My sister, Lindsay, was in town for the past two weeks. It was lovely, delightful and just more than Margaret's little three year old brain could handle. My oldest is a creature of routine. She likes to know what is happening, when it is happening and WILL THERE BE FRENCH FRIES? Each night I brush her teeth, say prayers, read stories and then spend the next five minutes answering the same series of questions,
"Mommy, what will we do when I wake up?"
"We will eat breakfast."
"Mommy, what will we do after breakfast?"
"We will go to the park."
"Mommy what will we do after the park?"
"We will eat lunch."
"Mommy, what will we do after we eat lunch?"
And on and on until I have mapped out the entire day, right up until her next nightly interrogation.

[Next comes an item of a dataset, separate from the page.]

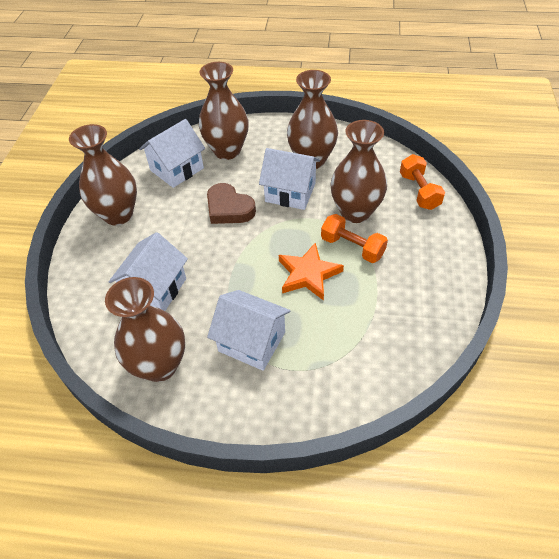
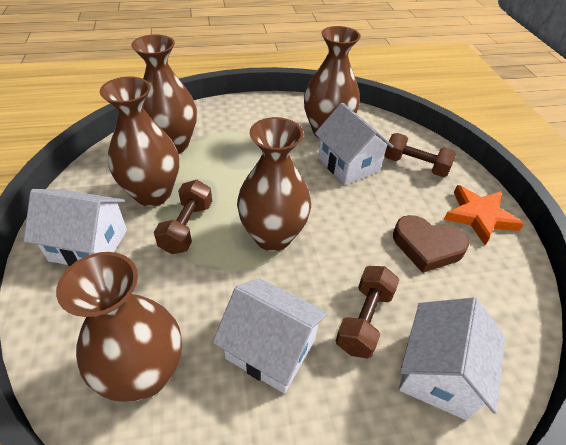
brown dumbbell: none = 0 -> [154,180,212,254] [336,266,399,359] [384,133,456,177] = 3
orange dumbbell: [321,214,388,263] [400,154,445,210] = 2 -> none = 0

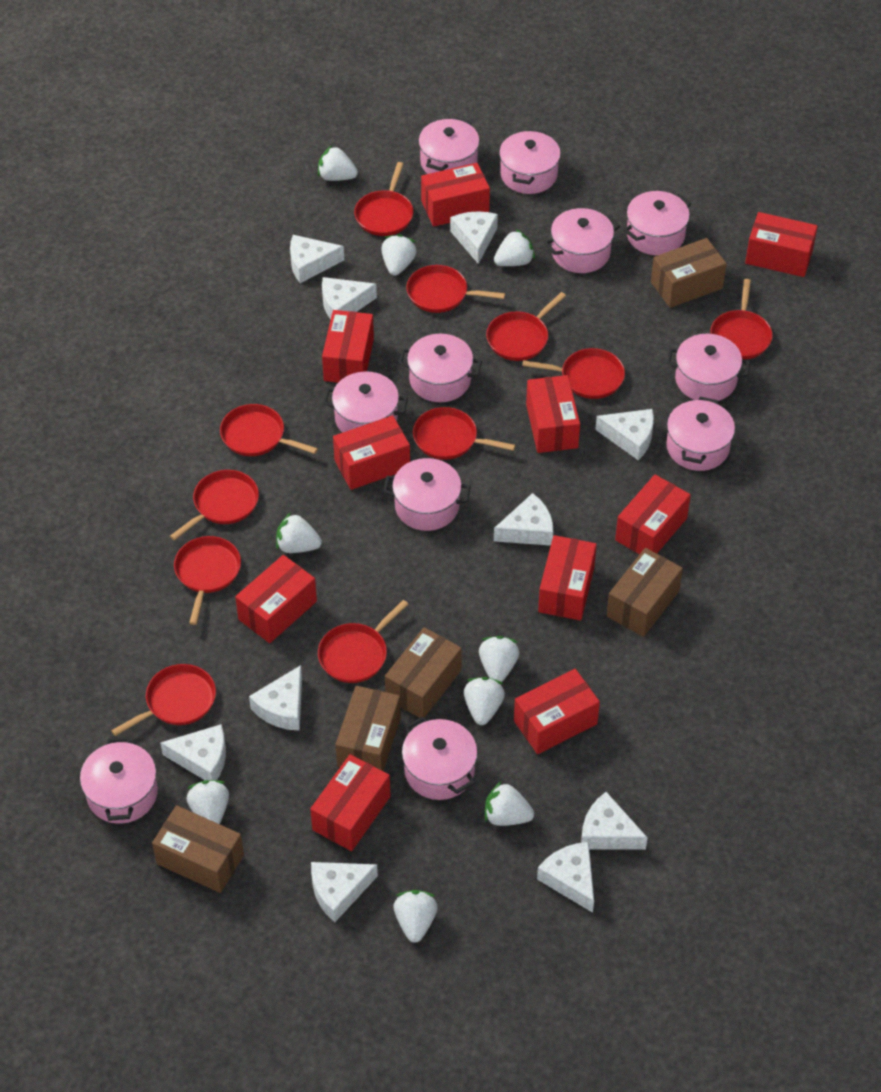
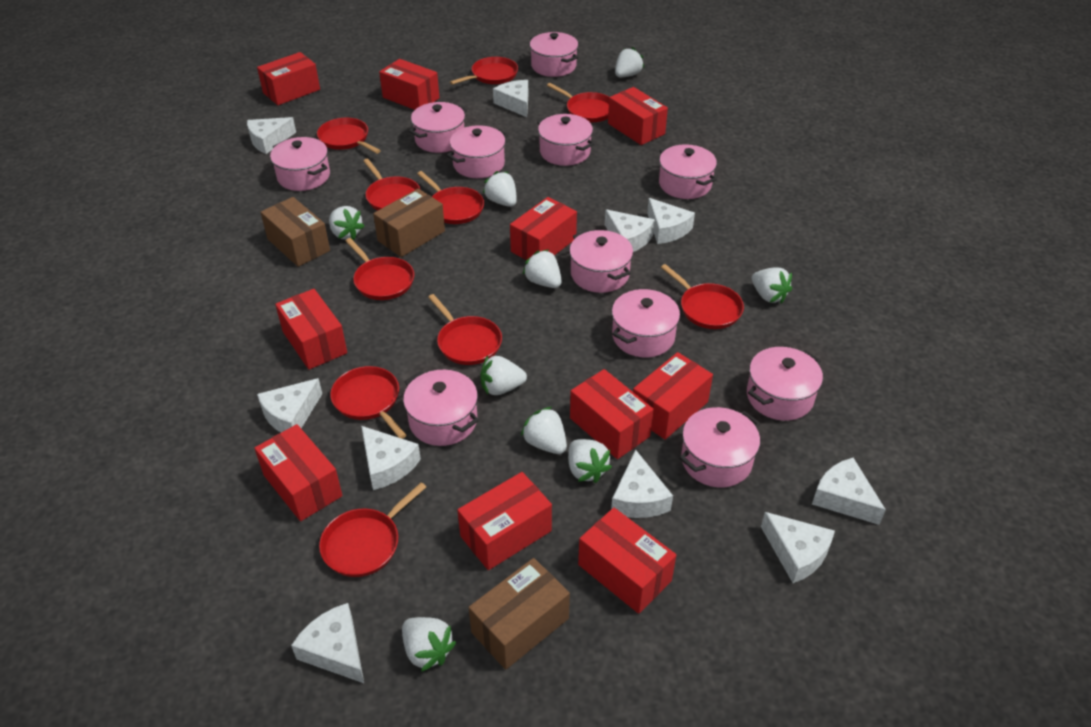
brown box: [152,805,244,893] [335,686,401,771] [385,627,462,718] [607,548,683,637] [651,238,727,308] = 5 -> [260,197,330,267] [373,189,445,257] [468,558,570,670] = 3
red pan: [111,664,216,736] [170,470,259,541] [174,536,241,625] [220,404,318,456] [318,600,408,683] [354,162,413,236] [406,265,505,313] [413,407,515,460] [486,292,566,361] [522,348,625,399] [710,279,772,359] = 11 -> [317,118,381,154] [319,482,426,577] [330,366,407,439] [346,238,414,300] [363,159,421,211] [417,171,484,224] [428,294,502,365] [450,57,518,85] [547,83,609,122] [661,264,744,329] = 10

While my sister was here, I didn't know the answers to all of her questions. Some nights I told her we would be going to the park and then, horror of all horrors, the next day would hold a trip to the mall instead. She rebelled in typical Margaret fashion. Excessive whining, three in-store, crying, life will never be okay and it is your fault tantrums and, of course, she exercised her toddler right to not eat and be very, very grumpy about it.
Lindsay must think I am raising a very angry, round cheeked troll.
We spent the last weekend helping the little three year old get back to her happy place. Lot's of time outside, a few french fries and the correct answers to all those questions. By Saturday afternoon she had returned from whatever dark, barren, how many times I can make mommy cuss land she had spent the last two weeks visiting. She was smiling again, saying thank you, only crying for one minute and twenty eight seconds anytime I turn off, DORA! Not too bad.
And then yesterday, Margaret spent a half hour "reading" her little sister stories. And my mama's heart cooed and forgave her for the fit she threw in Target and when she ran and hid from me in Nordstrom and the night it took 45 minutes just to brush her teeth. After story time, I took her into my arms and cuddled and danced and told her how much I loved her. Margaret looked up at me and smiled. Her eyes seemed a bit too knowing. I knew what she was thinking,
"Oh, Mom. Is this all it takes? A little pretend reading and I am saint, angel baby? This is too easy. You are such a sucker."
And she's right. I totally am.
Postscript: Viola was perfect the entire time Lindsay was here. So yes, Viola Honey when you turn 16, Mama will buy you any car you want. In any color you want. And then will take you to Paris. For a month.